Chemical Physics Impact (Dec 2023)
Room temperature magnetic ordering and in vitro antibacterial potency of Nd3+ doped CeO2 against the pathogenic bacterial strains
Abstract
In this study, 5% Nd3+ doped Cerium oxide (Ce0.95Nd0.05O2) was prepared by a modified solid-state reaction method. Crystallite size and lattice strain were determined from the Williamson-Hall (W-H) plot. The four distinct peaks in the photoluminescence (PL) spectra in the visible region signify the structural defects within the crystal lattice. Room temperature ferromagnetism (RTFM) was observed from the hysteresis loop, and the mathematical fitting of the hysteresis loop suggests ferromagnetic dominance (∼83%) in the magnetic response.

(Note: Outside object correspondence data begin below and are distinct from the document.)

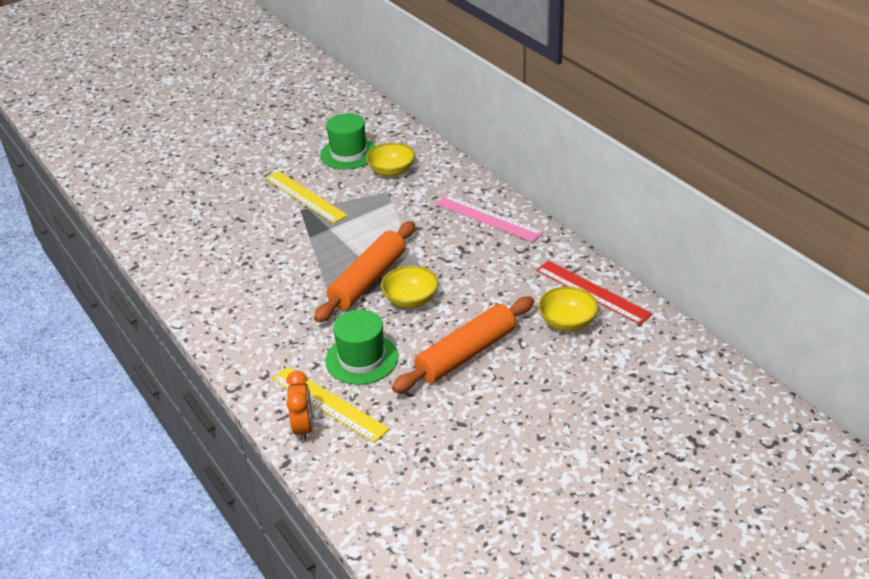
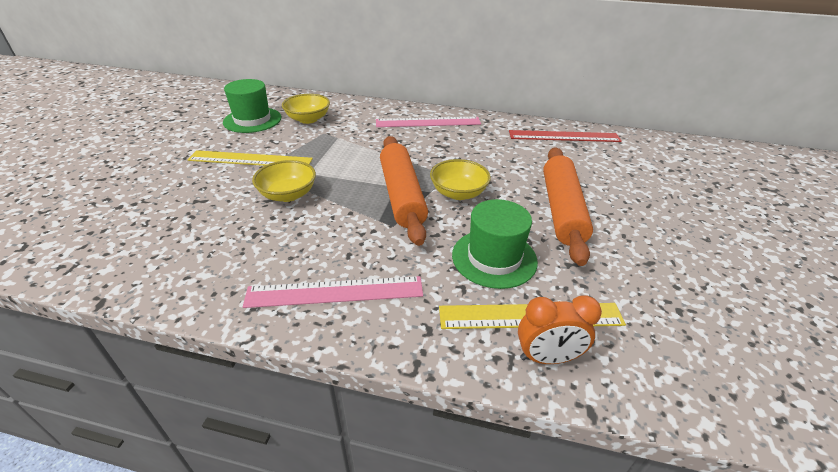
camera: 45 degrees left, 0 degrees up
orange clock [286,371,313,442] -> orange clock turned 135 degrees clockwise [518,295,602,364]
yellow bowl [538,286,599,331] -> yellow bowl moved to [252,160,316,202]
none -> pink ruler [243,276,423,308]

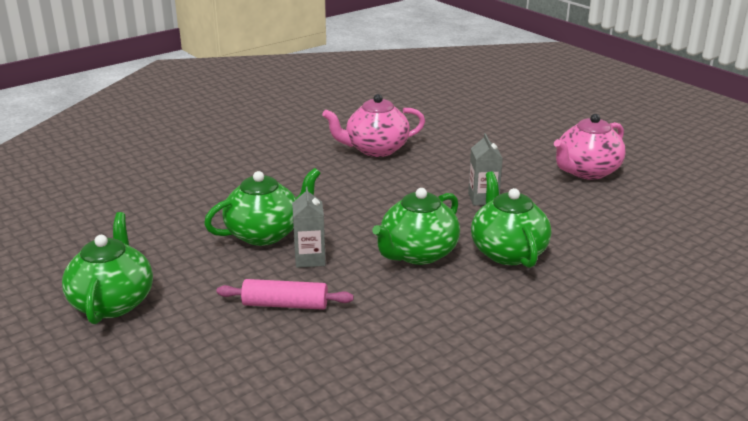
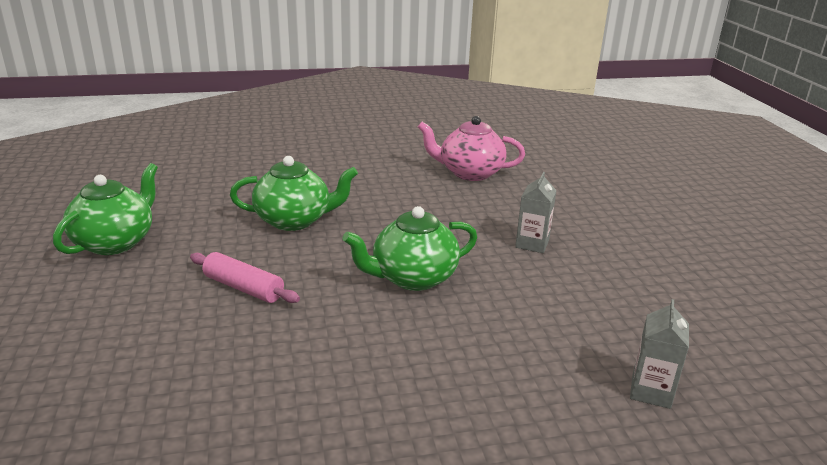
camera: 25 degrees right, 0 degrees up
grey carton [292,186,326,268] -> grey carton moved to [630,299,689,409]
green teapot [471,171,551,268] -> none
pink teapot [554,114,626,180] -> none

The virgin M-H loop was fitted by the ferromagnetic Brillouin function, which suggests possible domain formation in the sample. The in vitro antibacterial activity of 5% Nd3+doped CeO2 was evaluated against two clinically isolated multidrug-resistant pathogenic bacterial strains, namely MLD 2 (Escherichia coli) and MLD 4 (Staphylococcus aureus), utilizing the minimum inhibitory concentration (MIC), minimum bactericidal concentration (MBC), disc agar diffusion (DAD) assays, etc. Notably, compared to the MLD 4 bacterial strain, the synthesized material revealed comparable better antibacterial results against the Gram-negative MLD 2 and in comparison, to the MLD 2 bacterial strain, a relatively higher concentration of the sample is required to completely eradicate the bacterial population of MLD 4. This implies that Ce0.95Nd0.05O2 can destroy the growth of the two tested bacterial strains. In the context of cytotoxicity, up to a certain concentration, the synthesized particle demonstrated no appreciable toxicity towards healthy PBMCs.